- Born: April 14, 1918 Cypress River, Manitoba, Canada
- Died: June 12, 2005 (aged 87) Kingston, Ontario, Canada
- Occupations: Journalist, sportswriter, author, broadcaster
- Children: Neil Young Astrid Young

= Scott Young (writer) =

Canadian journalist, sportswriter, and novelist (1918–2005)

Scott Alexander Young (April 14, 1918 - June 12, 2005) was a Canadian journalist, sportswriter, and novelist. He was the father of musicians Neil Young and Astrid Young. Over his career, Young wrote 45 books, including novels and non-fiction for adult and youth audiences.

==Early life==
Born in Cypress River, Manitoba, Young grew up in nearby Glenboro, Manitoba, where his father, Percy Andrew Young, owned a drug store. His mother was Jean Ferguson Paterson. After his father went broke in 1926, the family moved to Winnipeg, but was unable to afford to stay there. His parents separated in 1930, and he went to live with an aunt and uncle in Prince Albert, Saskatchewan, for a year before moving back to Winnipeg to live with his mother.

Young began writing while in his teens, submitting stories to various publications, most of which were rejected. At the age of 18, in 1936, he was hired as a copyboy at the Winnipeg Free Press and was soon made sports reporter. He met Edna Blow "Rassy" Ragland in 1937 and the two were married in 1940.

==Moves to Toronto==
Unable to get a raise at the Free Press, Young moved to Toronto in 1941, covering news and sports for the Canadian Press news agency. His first son, Bob Young, was born in 1942 and five months later, Young was sent to England to help cover World War II for CP. He came back a year later and joined the Royal Canadian Naval Reserves, where he served as a Communications Officer until his release from the service when the war ended in 1945. Young returned to CP and soon joined Maclean's magazine as an assistant editor. His second son, Neil Young, was born in Toronto in November 1945.

In 1955, Scott Young authored “The Way Up”, an account of the 10-year history of A. V. Roe Canada Limited. Page 28 of the account says: '“The Author – Scott Young, 37, has had his stories published in most of the principal magazines in Canada, the United States and Britain; and in translations in many European countries. His fourth book, a novel with a background of the Winnipeg flood of 1950, will be published in 1956. Commenting on the A.V. Roe Canada story, Mr. Young said: “The single unhappy part of finishing this story is in realizing that I didn’t have room to mention other hundreds of people who made significant contributions to this company.””'

The Flood was the first novel by Scott Young, and was published by McClelland and Stewart Limited, Toronto, Ontario, Canada, 1956.

==Life on the farm==
In 1967, Young bought a 100 acre farm near Omemee in Cavan Township and built a house there. In 1969, he asked to be transferred to the Globes news bureau in Ottawa. Shortly after arriving in Ottawa, he got into a dispute with his paper over the publication rights to excerpts from a book he had just written with Punch Imlach. The rights had been acquired by the Toronto Telegram, but the Globe wouldn't allow Young's writing to appear in a competing newspaper. He quit the Globe and accepted a job offer from Bassett to become sports editor and columnist at the Telegram, moving back to Toronto within weeks of his move to Ottawa. Young remained at the Telegram until the paper folded in 1971. He then rejoined the Globe and Mail. Young and his second wife separated in 1976, and in the fall of 1977, he moved in with fellow Globe writer Margaret Hogan. The two married in 1980. At the same time, Young had a falling out with the Globe over stories critical of Imlach written by Donald Ramsay and quit.

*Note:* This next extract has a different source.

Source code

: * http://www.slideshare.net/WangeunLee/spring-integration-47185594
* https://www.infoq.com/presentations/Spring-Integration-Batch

In 1980s, he wrote a series of detective stories that featured Inuit detective Matthew "Matteesie" Kitologitak, including "The Shaman's Knife" and "Murder in A Cold Climate".

In 1988, Young received the Elmer Ferguson Memorial Award from the Hockey Hall of Fame as selected by the Professional Hockey Writers' Association. He was later inducted into the Manitoba Hockey Hall of Fame.

Young and his wife sold the farm in the late 1980s and moved to Howth, Ireland, a suburb of North Dublin. In 1990, Young received an honorary doctorate from Trent University and donated many of his papers to the university's archives. The Youngs returned to Omemee in 1992 and repurchased their old farm, which Young owned for the rest of his life. Scott Young Public School in Omemee was named in his honour in 1993. His autobiography, A Writer's Life, was published in 1994.

He wrote a book on his life with his son Neil, Neil and Me, in 1984.

He and Margaret moved to Kingston, Ontario, in 2004, where he died the following year at age 87.